There was no doubt that she was irritated by his insistence, but the only sign she gave was to bite her rather luscious lower lip very firmly between her teeth as though repressing some sharp retort. Nick retrieved her saucy little hat from the grass and handed it to her.

“This is yours, I believe.” He turned it over in his hands. “A curious choice, if I may say so, Mrs. Osborne, for a woman who presents herself as an irreproachably respectable widow.”

Mari frowned as she took it from him. “Whatever can you mean, Major Falconer? There is nothing remotely disreputable about this hat!”

Nick gave her a wicked smile. “It is very provocative, Mrs. Osborne. Just like you. You are what you wear.” His smile grew. “Or what you do not wear.”

Mari took the hat and crammed it down fiercely on her head, squashing it slightly in the process.

“You are scandalous, Major Falconer,” she said, with arctic cold.

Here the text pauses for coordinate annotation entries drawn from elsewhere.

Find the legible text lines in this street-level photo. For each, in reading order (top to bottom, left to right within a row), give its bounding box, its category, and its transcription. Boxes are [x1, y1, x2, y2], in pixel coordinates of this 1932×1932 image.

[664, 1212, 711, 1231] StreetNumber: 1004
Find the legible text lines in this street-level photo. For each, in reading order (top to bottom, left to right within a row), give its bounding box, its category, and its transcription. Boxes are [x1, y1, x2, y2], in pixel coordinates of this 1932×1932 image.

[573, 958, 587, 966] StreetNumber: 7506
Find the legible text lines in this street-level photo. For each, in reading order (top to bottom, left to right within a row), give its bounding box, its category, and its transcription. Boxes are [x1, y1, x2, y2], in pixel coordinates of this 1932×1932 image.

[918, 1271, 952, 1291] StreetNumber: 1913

“Not I,” Nick said. “You are the one whose behavior is outrageous, Mrs. Osborne, and it surprises me that no one in Peacock Oak has yet realized it.”

She gave him a look of searing scorn. “Whereas you, Major Falconer, have been here all of a day and think yourself
so
perceptive that you know me already. I assure you that you know nothing!”

“What I do not know,” Nick said, “I intend to find out.”

She looked at him and the challenge flashed between them, along with a sensation so hot and primitive that Nick felt it rip through his body. He held himself still through sheer willpower and held her gaze, and Mari was the first to lower her eyes.

“That sounds most tedious, Major Falconer.” Her voice was only a little uneven. He saw her take a deep breath, as though to steady herself. “I am no interesting subject for your study.”